PROBLEM.
Skip the pictures. Give all the data again exactly.

AVAILABLE DATA.
- Opening Delimiter -
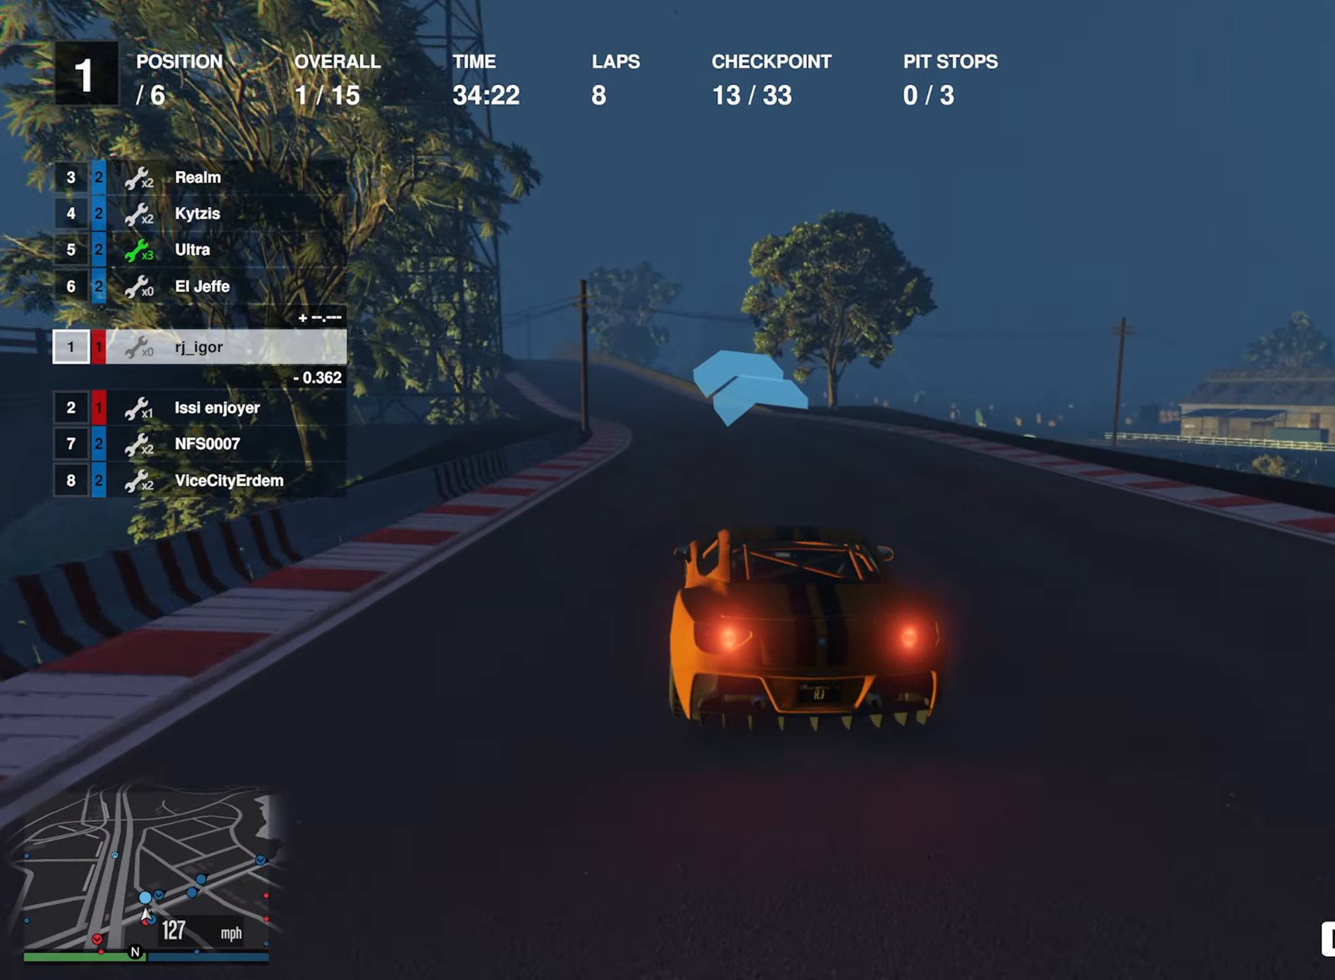
{"buttons": ["R2"], "left_stick": "left", "right_stick": "center", "events": [[66, "left_stick", "left"], [200, "left_stick", "center"], [366, "left_stick", "left"]]}
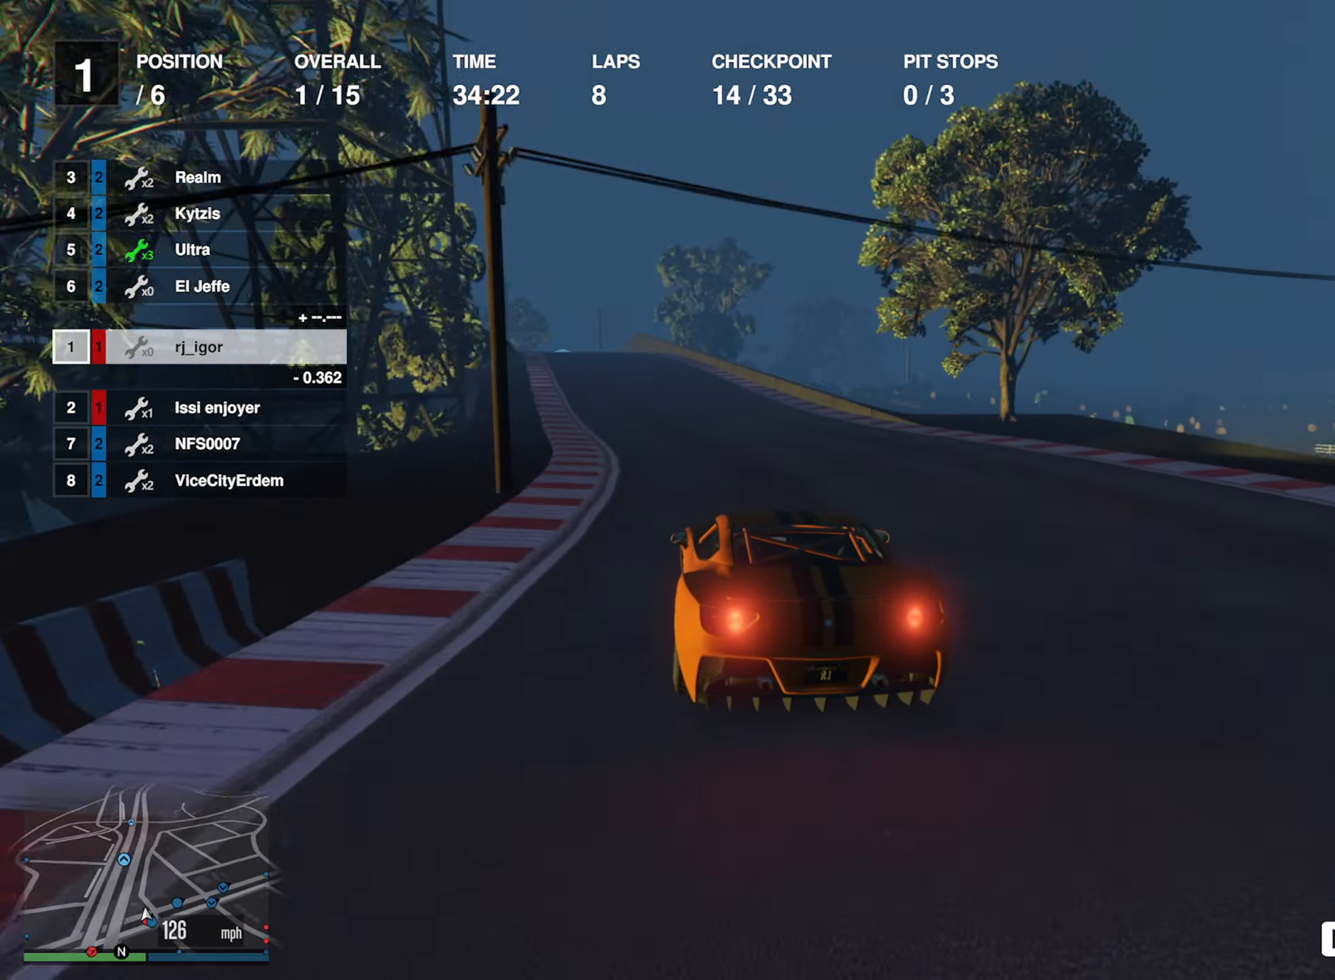
{"buttons": ["R2"], "left_stick": "left", "right_stick": "center", "events": [[16, "left_stick", "center"], [167, "left_stick", "left"], [317, "left_stick", "center"], [483, "left_stick", "left"]]}
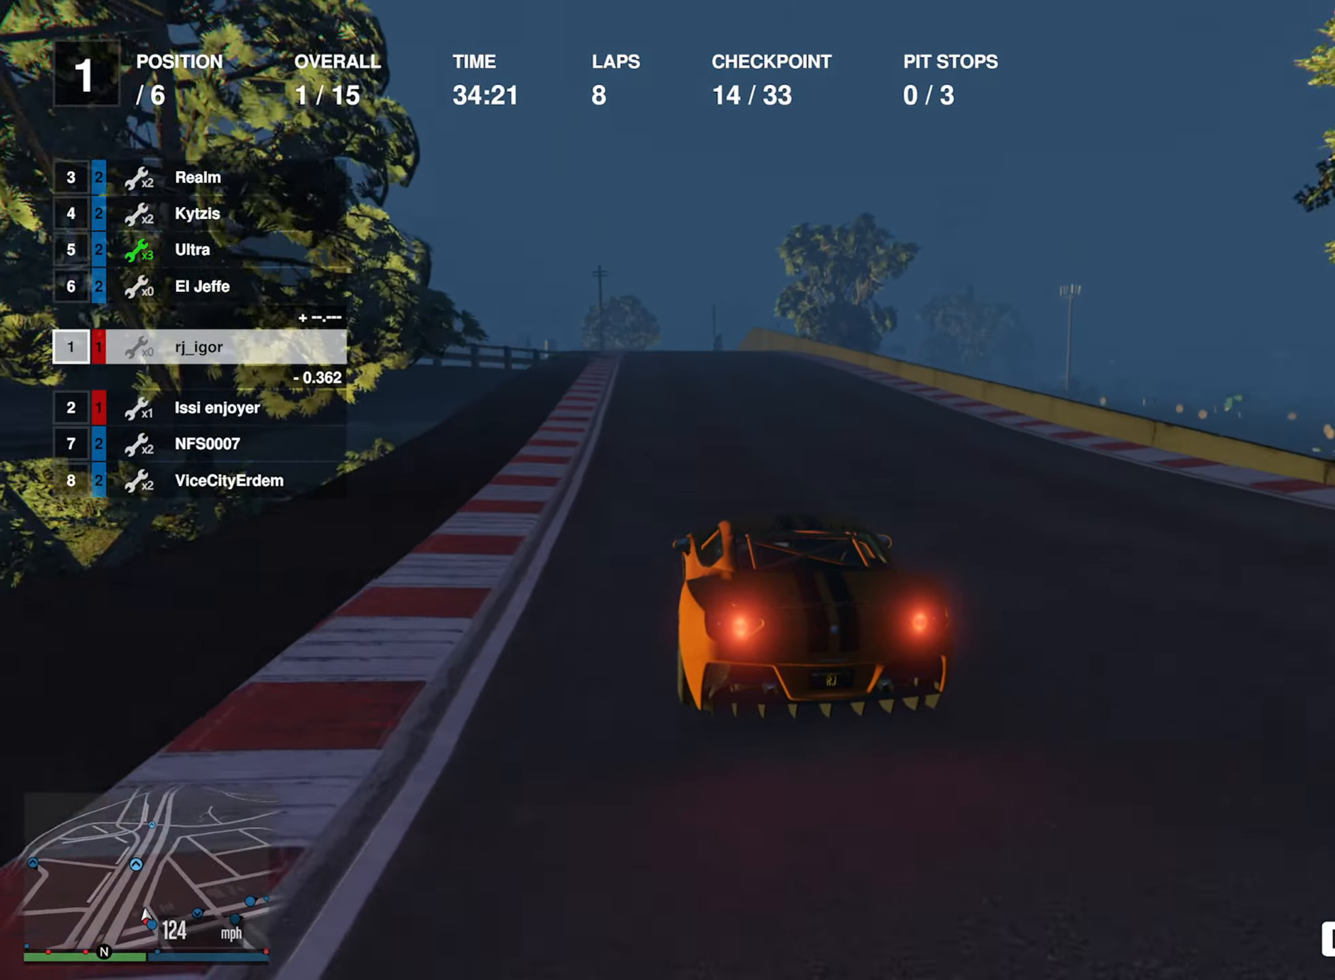
{"buttons": ["R2"], "left_stick": "center", "right_stick": "center", "events": [[67, "left_stick", "center"], [350, "left_stick", "down-right"], [500, "left_stick", "center"]]}
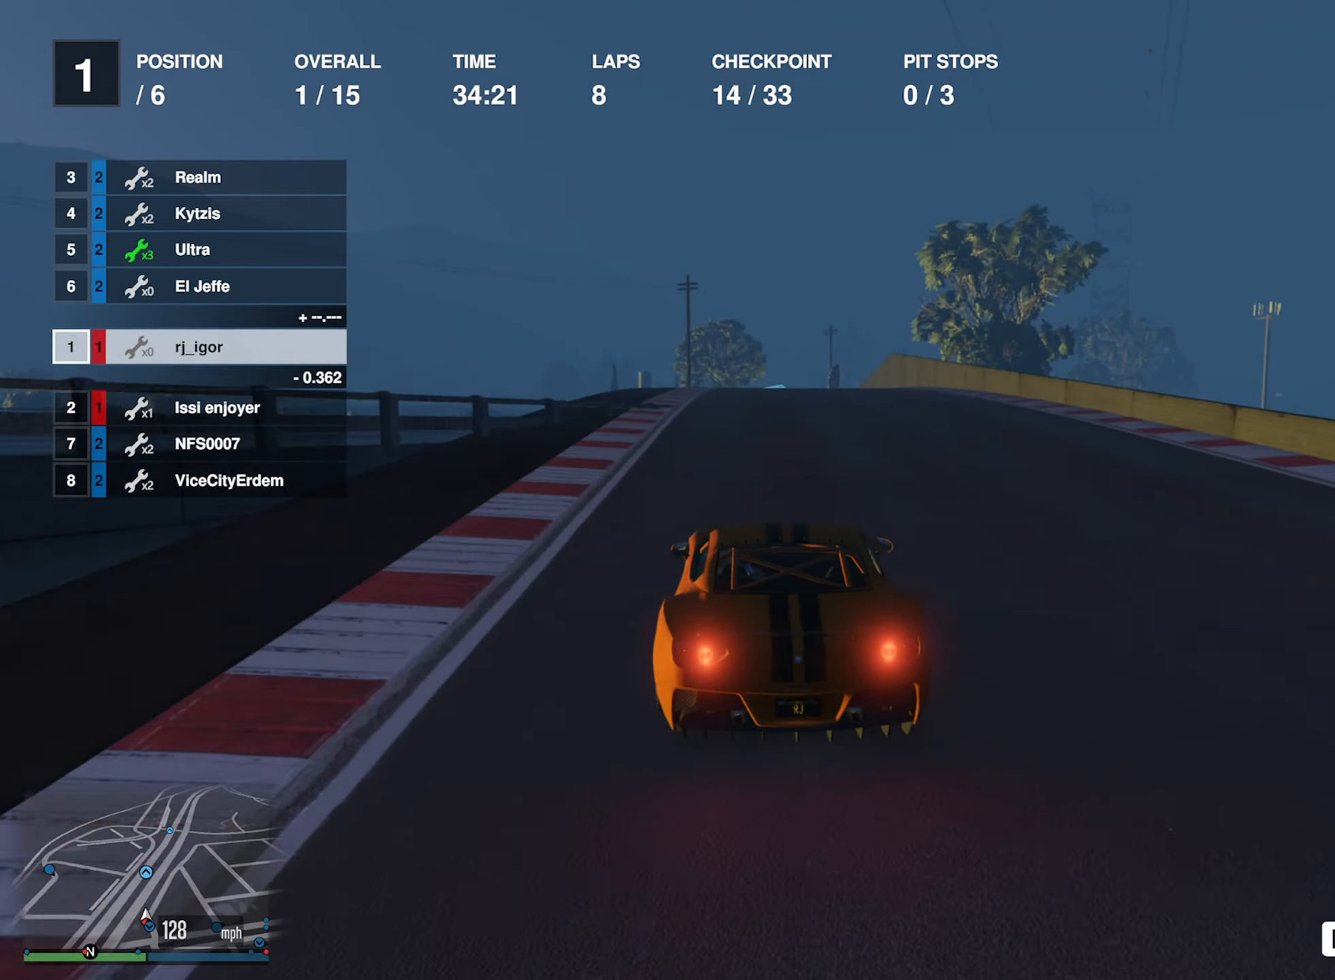
{"buttons": ["R2"], "left_stick": "center", "right_stick": "center", "events": []}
- Closing Delimiter -
ANSWER TO THIS TASK.
{"buttons": ["R2"], "left_stick": "left", "right_stick": "center", "events": [[66, "left_stick", "left"], [200, "left_stick", "center"], [366, "left_stick", "left"]]}
{"buttons": ["R2"], "left_stick": "left", "right_stick": "center", "events": [[16, "left_stick", "center"], [167, "left_stick", "left"], [317, "left_stick", "center"], [483, "left_stick", "left"]]}
{"buttons": ["R2"], "left_stick": "center", "right_stick": "center", "events": [[67, "left_stick", "center"], [350, "left_stick", "down-right"], [500, "left_stick", "center"]]}
{"buttons": ["R2"], "left_stick": "center", "right_stick": "center", "events": []}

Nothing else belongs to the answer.